Pendant ce trajet, des sentiments divers s’agitaient en Tornten. Une rage farouche le fouaillait, tandis que le tenaillait l’angoisse d’avoir vécu jusque-là dans l’ignorance et la confiance.

En son cœur se déchaînait cet instinct de la race qui fait des rivaux parmi les hommes et les dresse l’un contre l’autre, pour le combat, comme il oppose le cerf au cerf, dans la montagne ou, dans les steppes de l’Argentine, le buffle au buffle.

Envahi, dominé par ce sentiment primitif, Thor de Tornten devait rester sourd à la voix de la raison.

Il avait beau ne plus éprouver d’amour pour la femme qui le trompait, un sentiment l’affolait, celui de la honte qui le diminuait à ses propres yeux comme à ceux d’autrui.

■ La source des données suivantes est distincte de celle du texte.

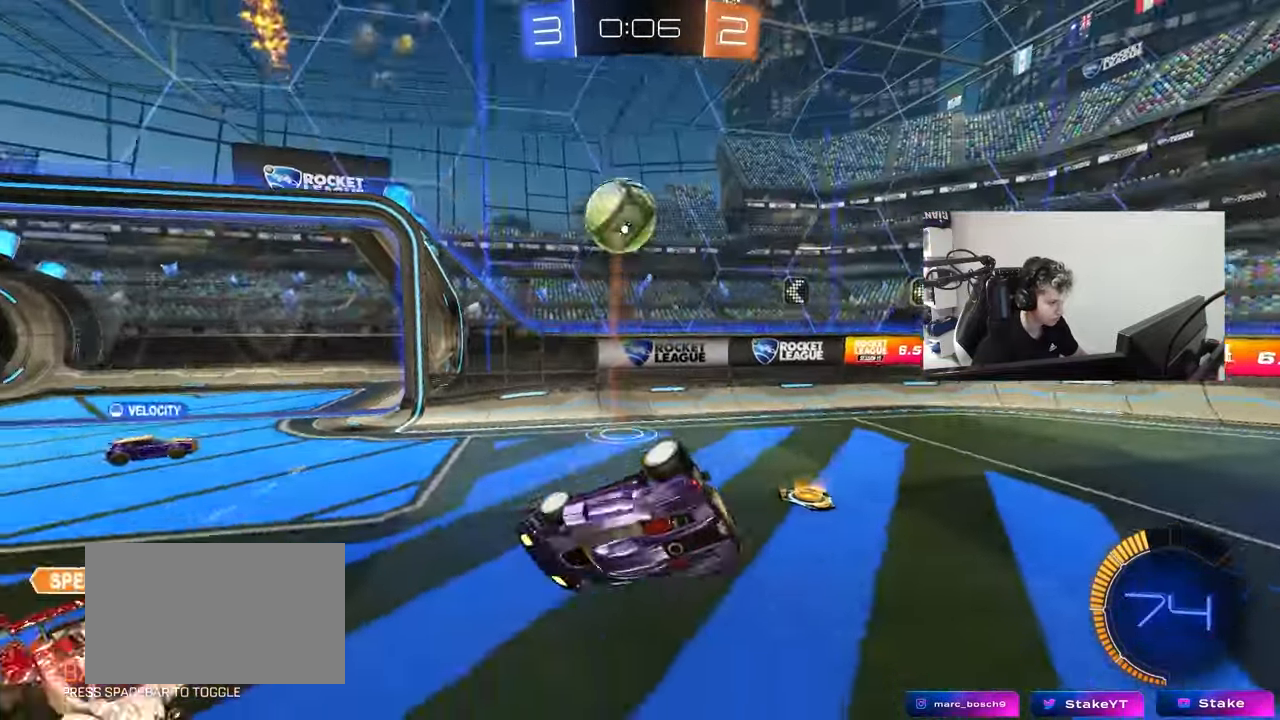
{"keys": ["space", "w"], "mouse": [], "mouse_move": "still", "events": [[83, "s", "up"], [217, "w", "down"], [267, "shift", "up"], [350, "d", "up"], [450, "space", "down"]]}
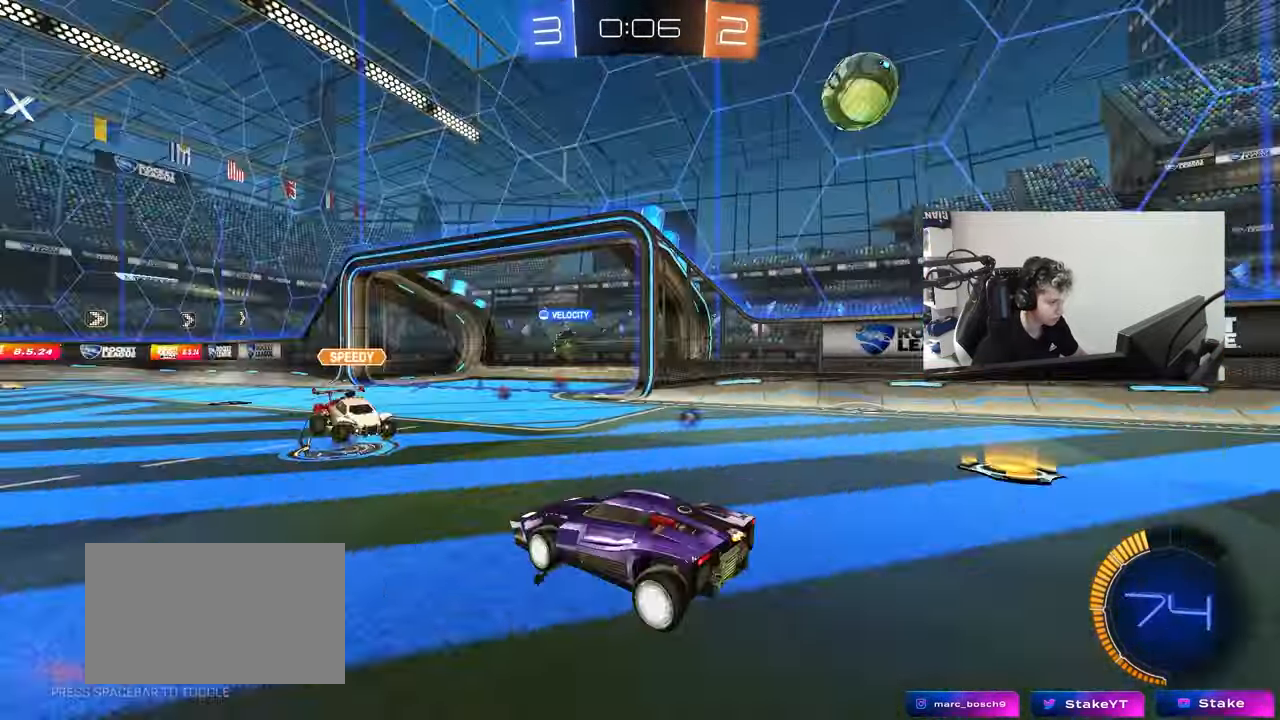
{"keys": ["w"], "mouse": [], "mouse_move": "still", "events": [[83, "a", "down"], [133, "a", "up"], [133, "space", "up"], [183, "mouse_left", "down"], [367, "mouse_left", "up"]]}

Lui, le mâle orgueilleux, que convoitaient toutes les femmes qui l’approchaient, il n’avait pas su s’attacher la sienne et succombait, victime de sa faiblesse, comme le premier coquebin.

Le désarroi de sa passion l’emplissait encore de fureur quand, soudain, la voiture stoppa à l’angle d’une de ces rues qui, dans l’élégant faubourg bordent des jardins bien soignés.

Les deux hommes descendirent.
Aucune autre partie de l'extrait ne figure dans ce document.